Maximum count of Strings to be selected such that there is a majority character
Last Updated :
31 Aug, 2021
Given an array A[]of N strings of lowercase characters, the task is to find maximum number of strings, such that one character has majority i.e. the occurrence of one character in all of the strings is greater than all the other characters combined.
Examples:
Input: A[] = {“aba”, “abcde”, “aba”}
Output: 2
Explanation: On choosing {“aba”, “aba”}, the occurrence of character ‘a’ is 4 and the occurrence of rest of the characters is 2, which is less than 4. So, a maximum of 2 strings can be chosen.
Input: A[] = {“bzc”, “zzzdz”, “e”}
Output: 3
Explanation: All the strings can be chosen, where ‘z’ has the majority.
Approach: There is a Greedy Solution to this problem. The idea is that, consider all the lowercase characters from ‘a’ to ‘z’ and for every character, find the maximum number of strings that can be chosen, so that the occurrence of that character is greater than all the other characters combined. Maximum of them will be the answer. Now the main problem is how to find the maximum number of strings such that one particular character has majority, to solve this use greedy algorithm. The idea is that, to find the maximum number of strings for a particular character ‘ch’, try to choose the strings in which occurrence of ‘ch’ is greatest compared to the occurrence of all the other characters, i.e. the strings in which (occurrence of ‘ch’ – occurrence of all other character) is maximum so that it will be possible to add more strings in the future.

[Chart comprehension data]
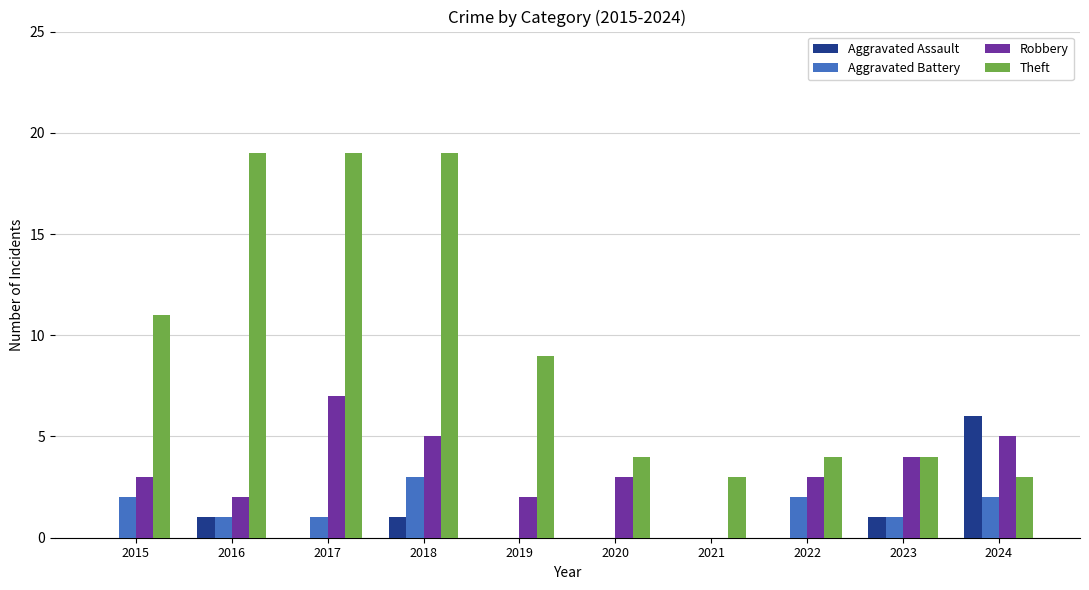

Between 2019 and 2022, which series saw the biggest shift?

Theft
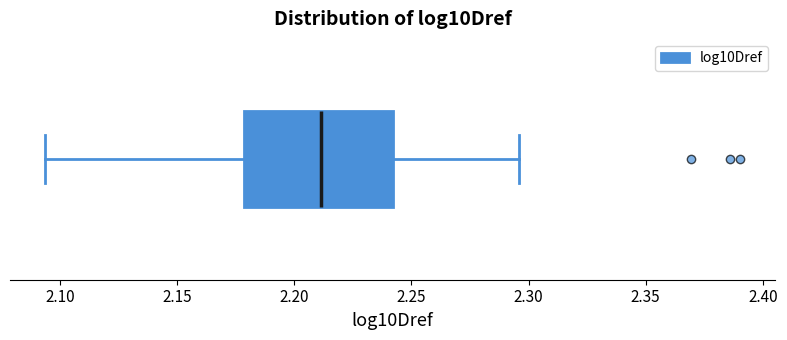

Read this box plot against the x-axis: the position of the median line, the range covered by the box, and the ends of both whiskers. The values are not printed on the chart, so give them approximately, as read against the axis.

median 2.210, box 2.180 to 2.240, whiskers 2.095 to 2.295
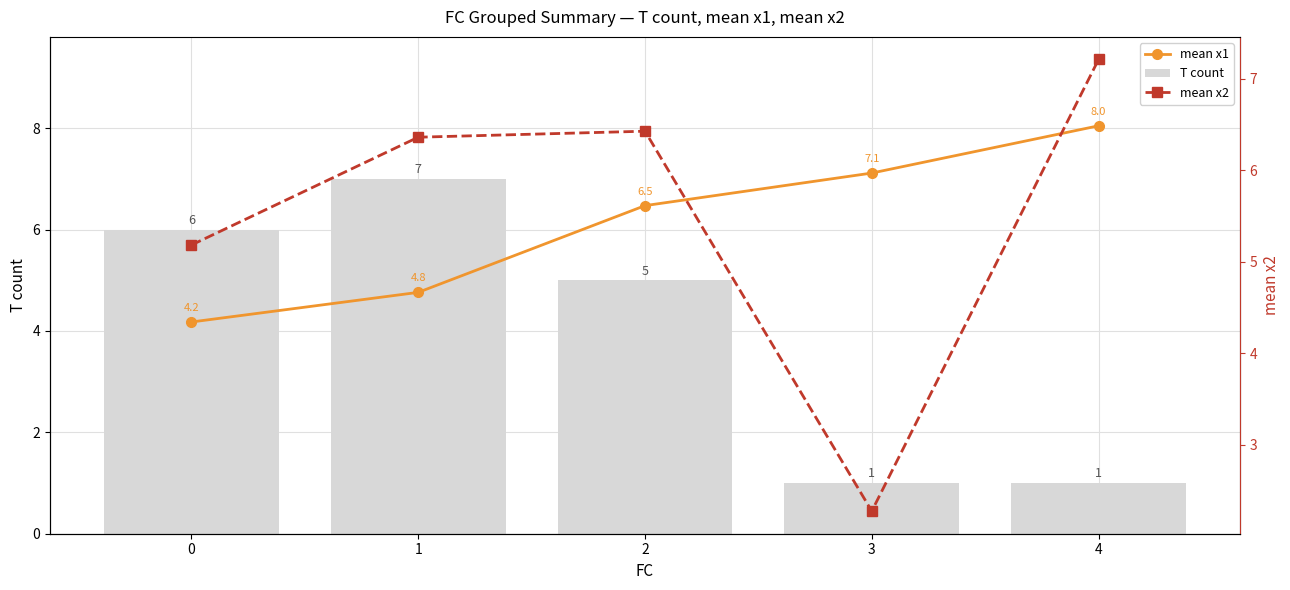

At how many categories does at least one series exceed 2?

5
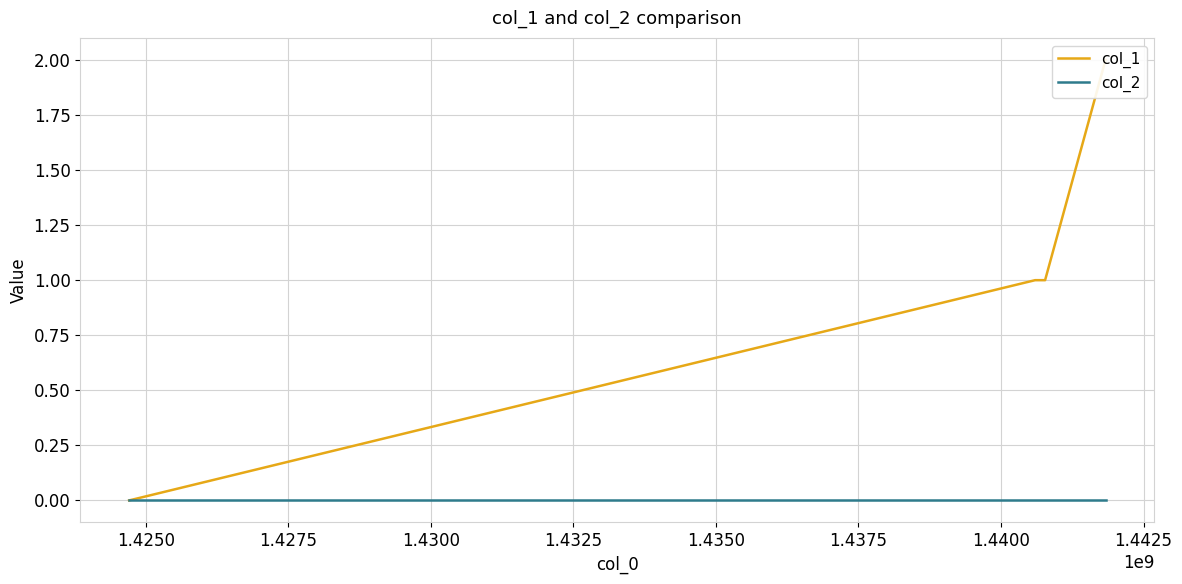

True or false: col_1 and col_2 intersect in this chart.

False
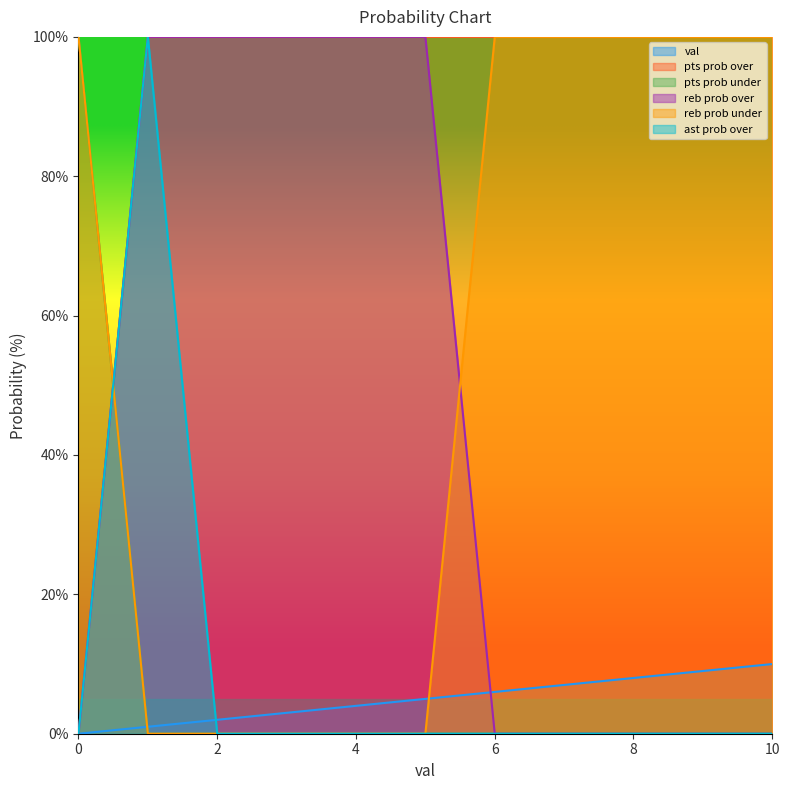

The value of pts prob over at 9 is 100. True or false?

True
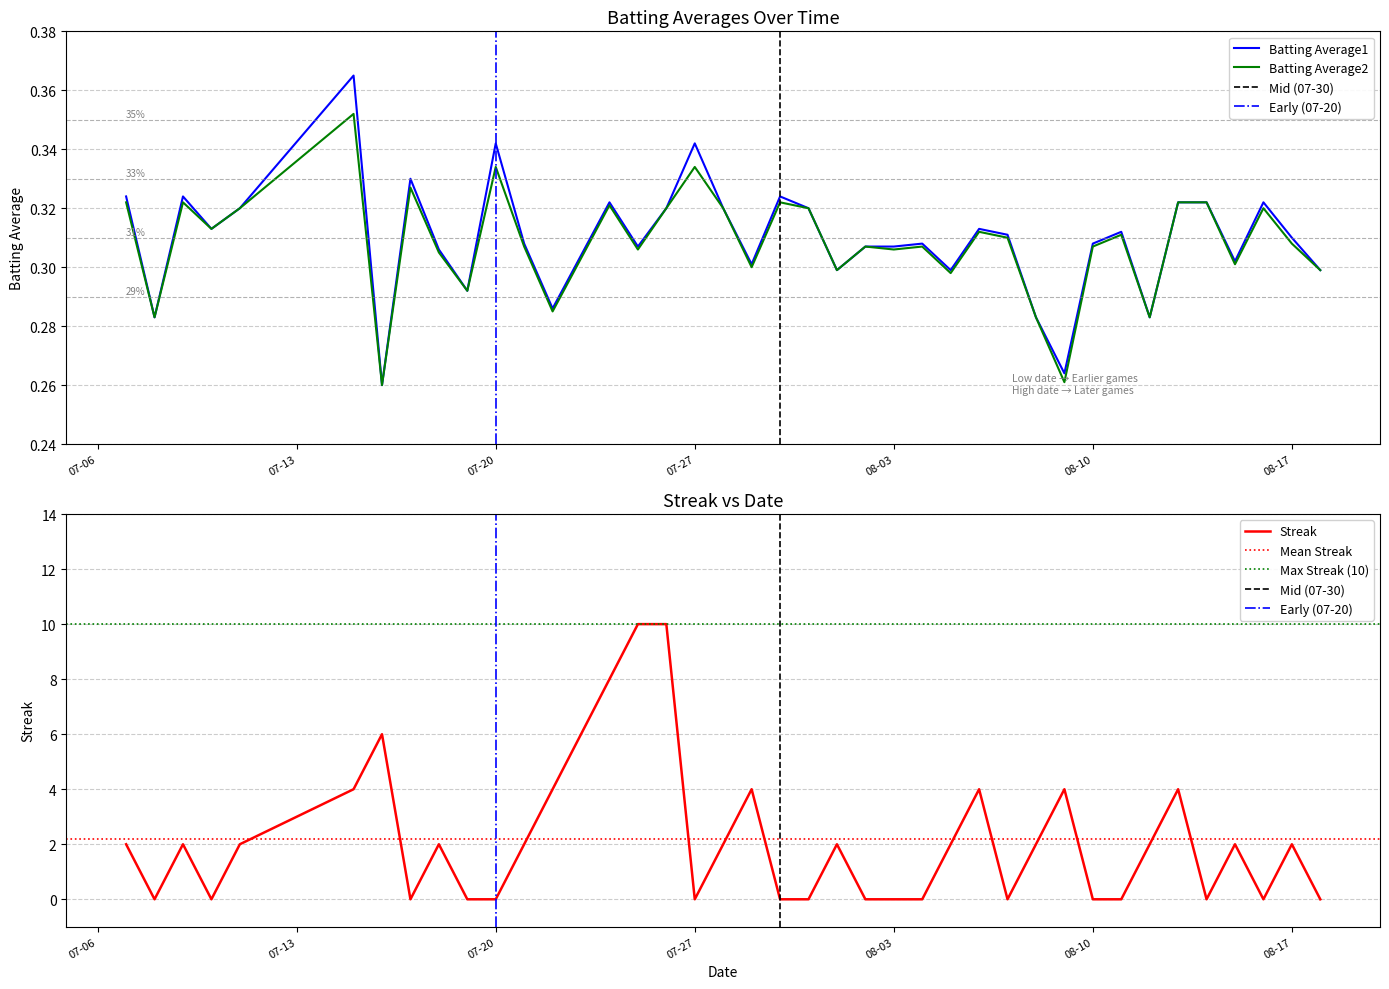

Where is the first local minimum for Batting Average2?

2010-07-08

(ACTIVITY LIST):
• A. In the article about picking strings so that one character has a majority, which character has the majority when all three strings in {“bzc”, “zzzdz”, “e”} are chosen?
• B. Carry on the article about picking strings so that one character has a majority, starting right after its last sentence.
The listing comes from a different source than the article.

(RESULTS BY TASK):
• A. The character ‘z’.

• B.
Follow the steps below to solve the problem:
- Define a function CalDif(string s, char ch) and perform the following tasks:
- Initialize the variables chcount as 0 to store the count of that character and othercount as 0 to store the count of other characters.
- Traverse the string s using the variable x and perform the following tasks:
- If character at current position is ch, then increase the value of chcount by 1 else increase the value of othercount by 1.
- Return the difference between chcount and othercount.
- Initialize the variable ans and assign 0, it will store the final answer.
- Iterate over the lower-case character range [a, z] using the variable i and perform the following steps:
- Initialize a vector arr[] of length N, where arr[i] will store (occurrence of ch – occurrence of all other character) for i-th string.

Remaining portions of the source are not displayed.